Sarp hydroplant harnesses energy from the powerful drop of Sarpsfossen waterfall located just outside the city of Sarpsborg in Eastern Norway.

Sarpsborg, Norway




Heritage, Biodiversity preservation, Re-investment

Producing electricity since

April 1978


Orkla Hydro Power (50%), Hafslund (50%)

Estimated annual generation

530 GWh

Total capacity

80 MW

With a drop of 20.5 meters and a catchment area of approximately 41 200 sq.kms, Sarpsfossen is known to be the largest waterfall in Europe in terms of water flow. It is the last waterfall in the longest and largest river in Norway, Glomma. But more impressively, the story of harnessing energy from Sarpsfossen dates all the way back to 1312 and is part of the proud Norwegian heritage where hydropower has played an integral part in developing the wealth of the nation.

Sarp power plant is the largest of three power plants that utilize the energy from Sarpsfossen – others include Borregaard and Hafslund. The decision to construct Sarp powerplant was taken in 1974 in order to utilize flood water flow in the lower Glomma. This represented a further expansion of Sarpsfossen that increased intake capacity of 450 cubic metres/s without any major infrastructure development.

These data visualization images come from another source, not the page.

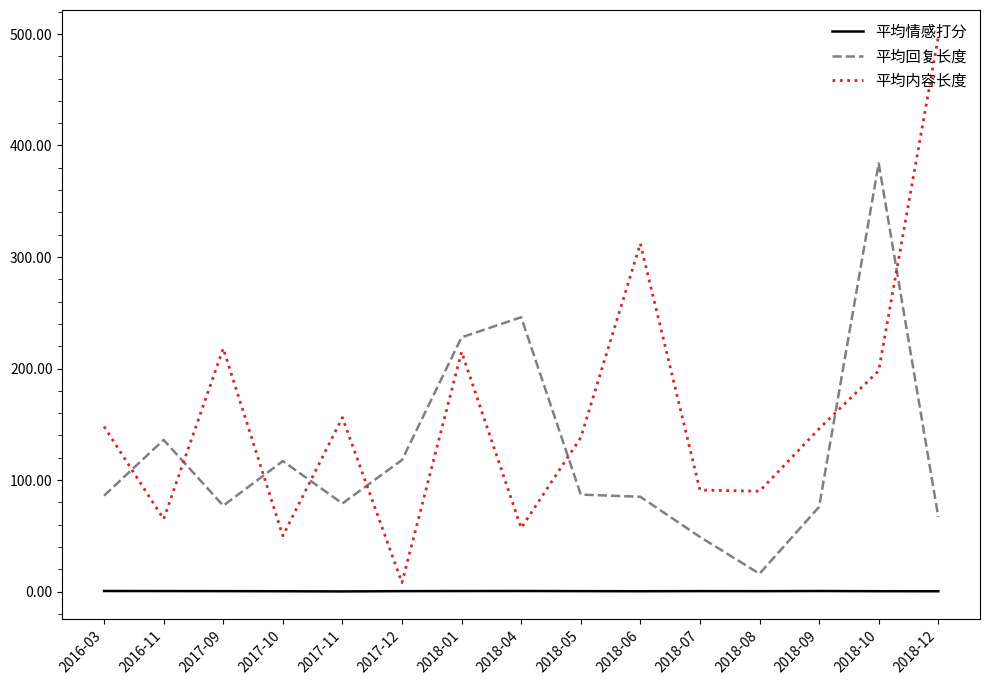

Between 2017-09 and 2017-10, which series saw the biggest shift?

平均内容长度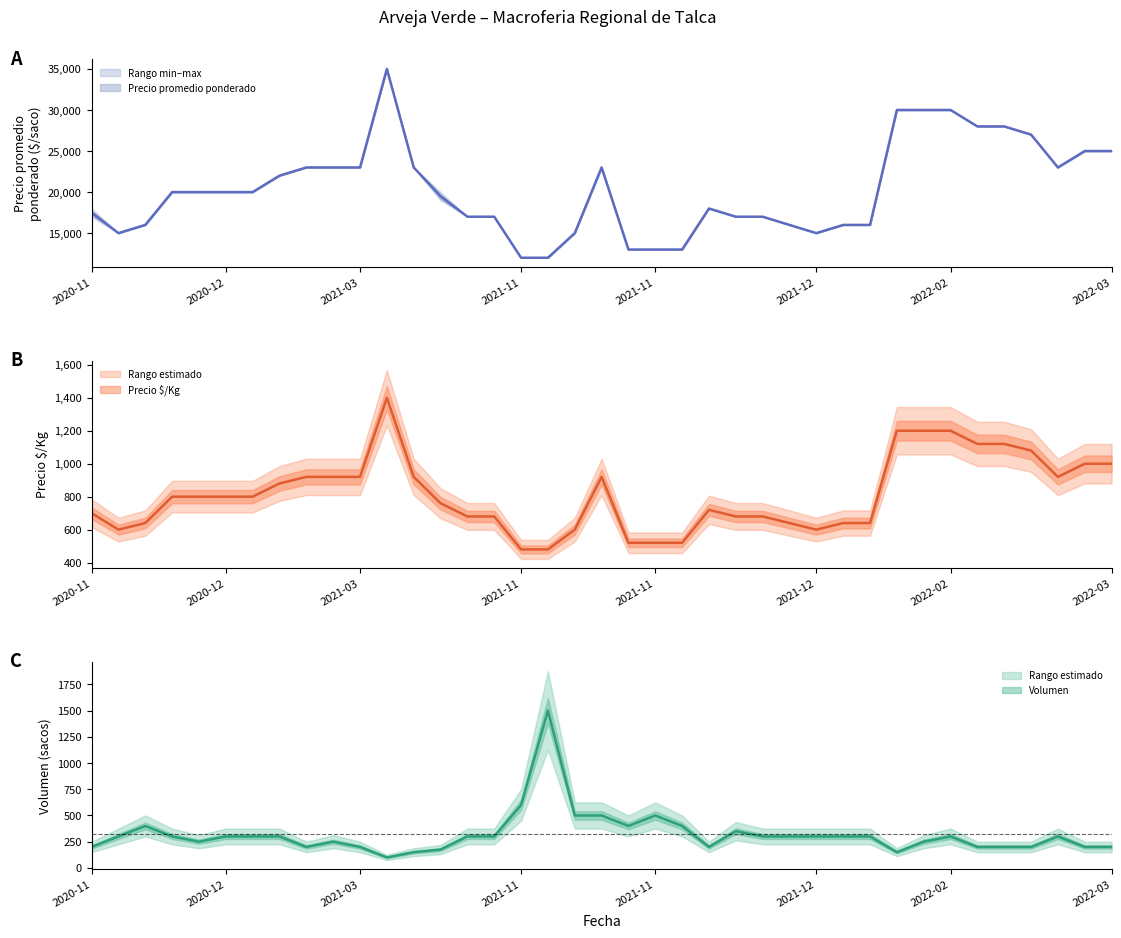

At which label does Precio minimo first exceed 800?

2021-03-08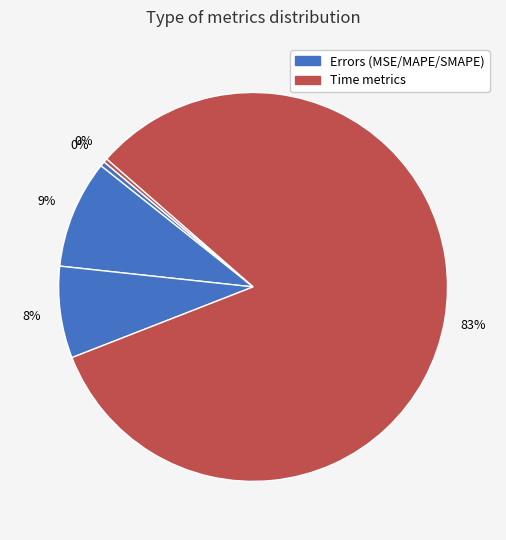

Count the number of slices in the pie.

5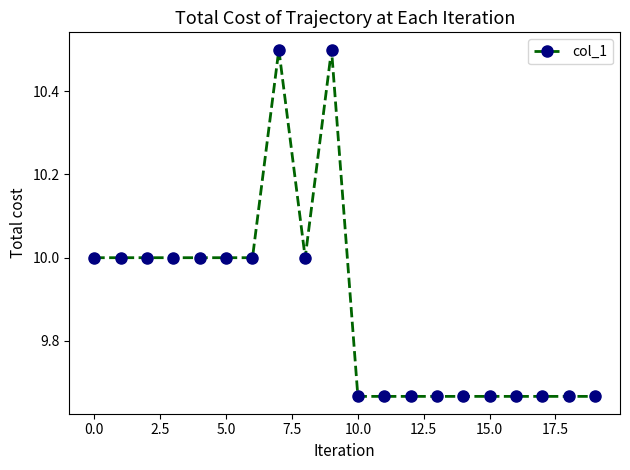

What is the value of the 3rd point from the left?

10.0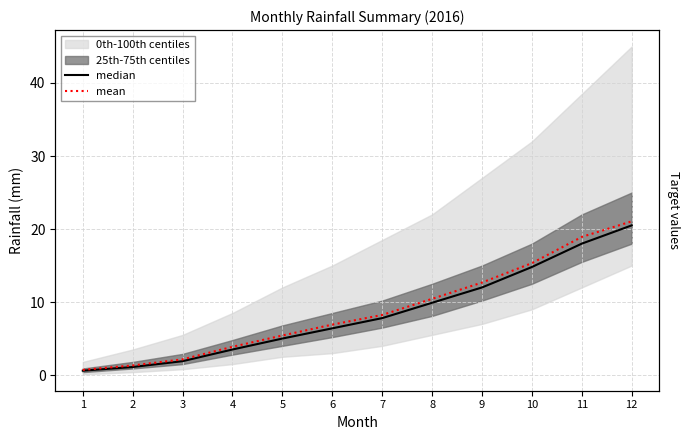

True or false: median and mean intersect in this chart.

False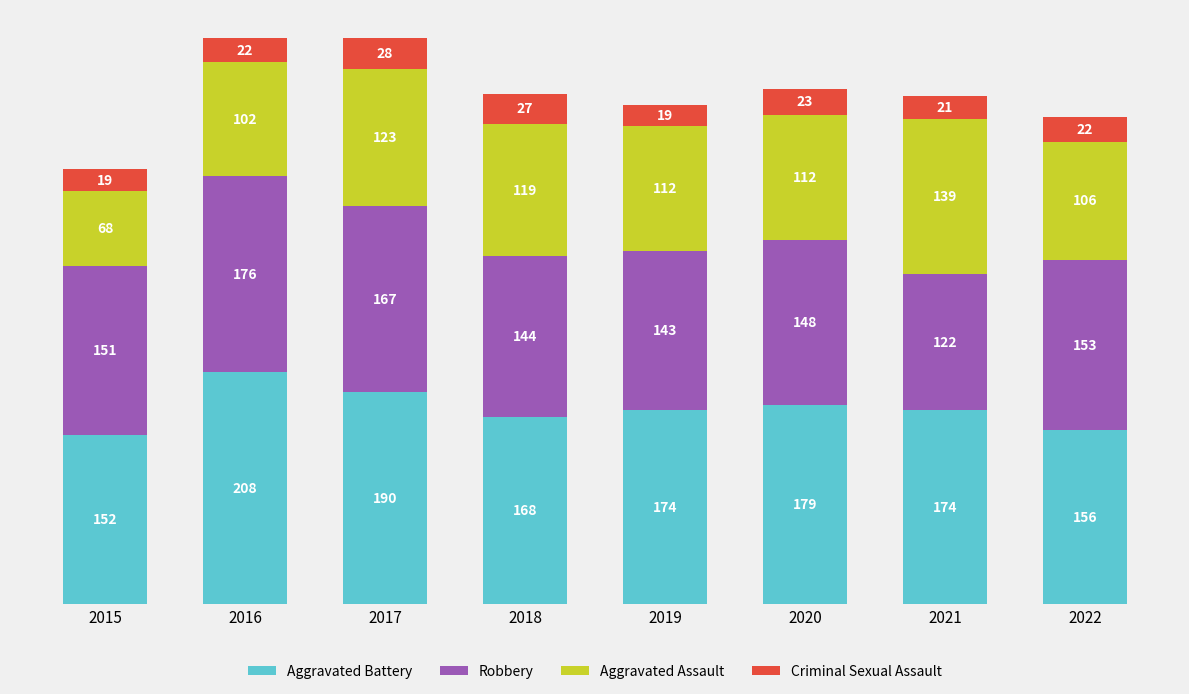

Count the Aggravated Battery values in the range 168 to 190.

5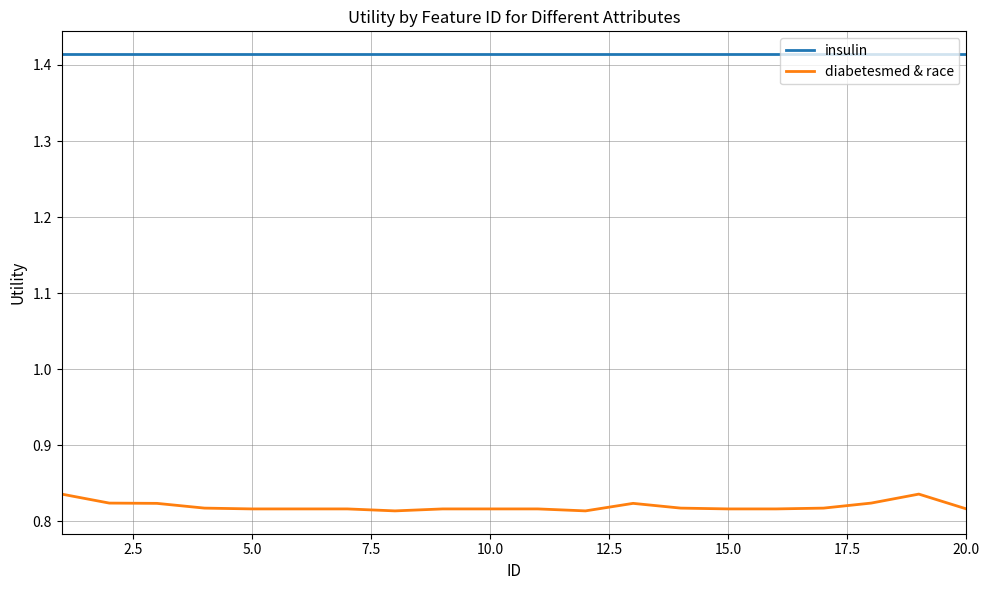

How many lines are shown in the chart?

2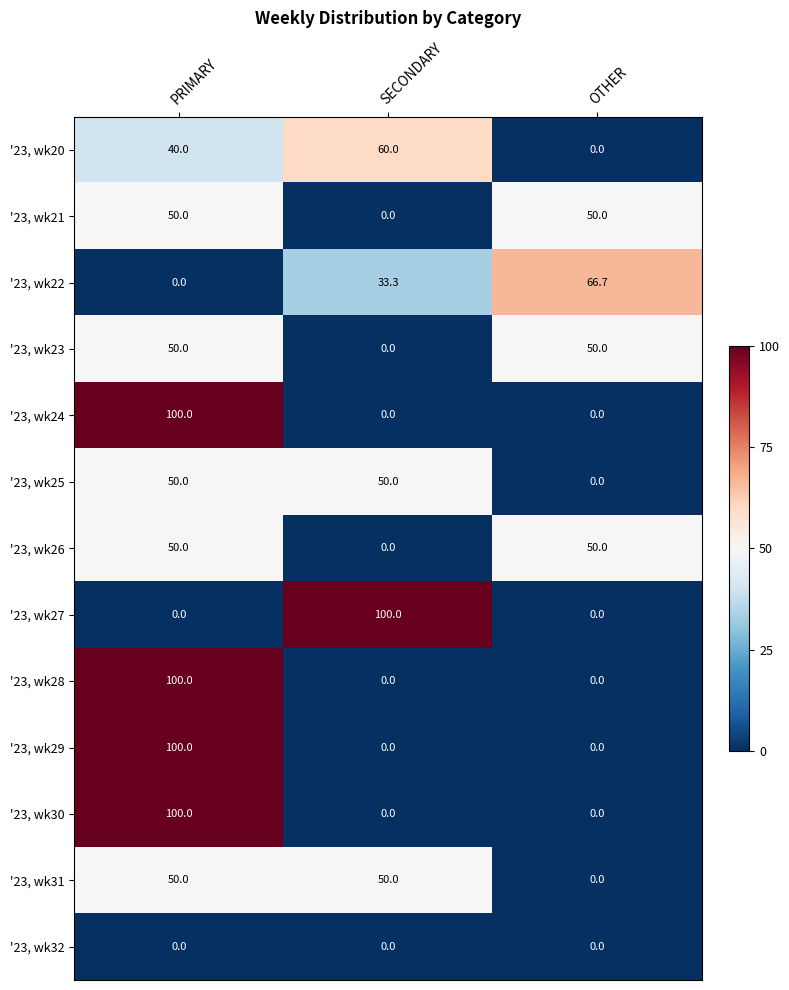

The '23, wk28 series shows 159.4 at PRIMARY. True or false?

False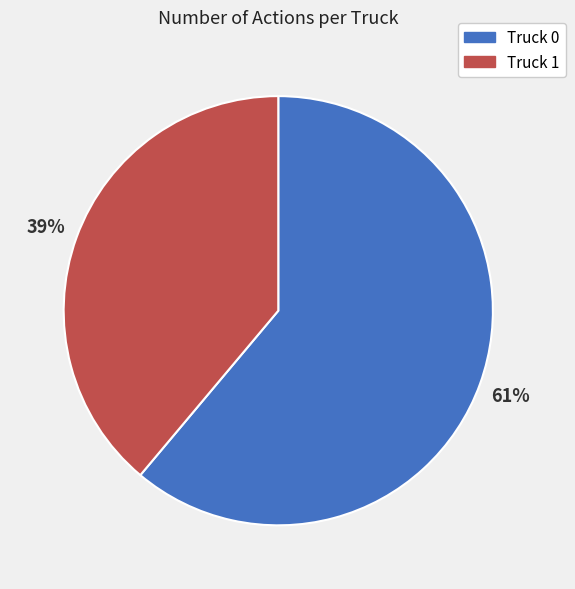

Which slice is the smallest?

Truck 1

In 2009, a substantial reinvestment was made at Sarp to install a new control system, new main transformer and conduct a generator audit.


In Norway, hydropower is often referred to as “family silver” — and the story of Sarpsfossen hydropower is a perfect embodiment of the phrase.

Ever since the Viking era, when King Olav II Haraldsson founded his new capital Borg (today Sarpsborg) in 1016 next to the waterfall, it has been tightly intertwined with Norwegian economic history. On January 13th 1312, King Håkon Magnusson gave the royal residence of Borregaard to Hafthor Jonsson and as a result the Borregaard estate was established.

The gift included the farm and the property rights to the Sarpsfossen waterfall in the river. In the gift letter (pictured on the left), which is still preserved in Norway’s National Archive today, the King stated that the river and the waterfall should be utilized to their full potential. This statement proves that even at that time, people already understood the potential of water energy as an invaluable source of power.

This piece of history was almost lost when a landslide in 1702 triggered a flood that raged into the Borregaard. The only thing the owner at the time managed to salvage from the building was an iron studded trunk. It contained some silver and some important documents like the letter from the King Haakon V Magnusson from 1312. This trunk with its contents is in exhibit today at Borgarsyssel museum in Sarpsborg. The documents and the gift letter are stored at Norway’s national archive.

Electricity was first produced from Sarpsfossen in 1892 for a pulp mill which had been built by the waterfall.

Sarpsfossen 2015

Preserving biodiversity

Over several years, the power plant owners of Sarpsfossen have contributed to the efforts for preserving and thriving the biodiversity in the lower Glomma river area.  In the Ågaardsriver located in upstream Sarpsfossen, the power plant owners contribute to preserving the population of special Ågaardsriver salmon.

In 2011, power plant owners of Sarpsfossen donated a total of 6 million NOK (approx. $765000) to establish salmon hatcheries to boost the population of Glomma Salmon.In October 2012, state-of-the-art hatcheries were open just below Sarpsfossen, for a total investment of 9 million NOK. The Lower Glomma and the District Fish Management operate the facility together.

In addition to providing financial and operational support, the power plant owners also assist in releasing the salmon into the Sarpsfossen waterfall.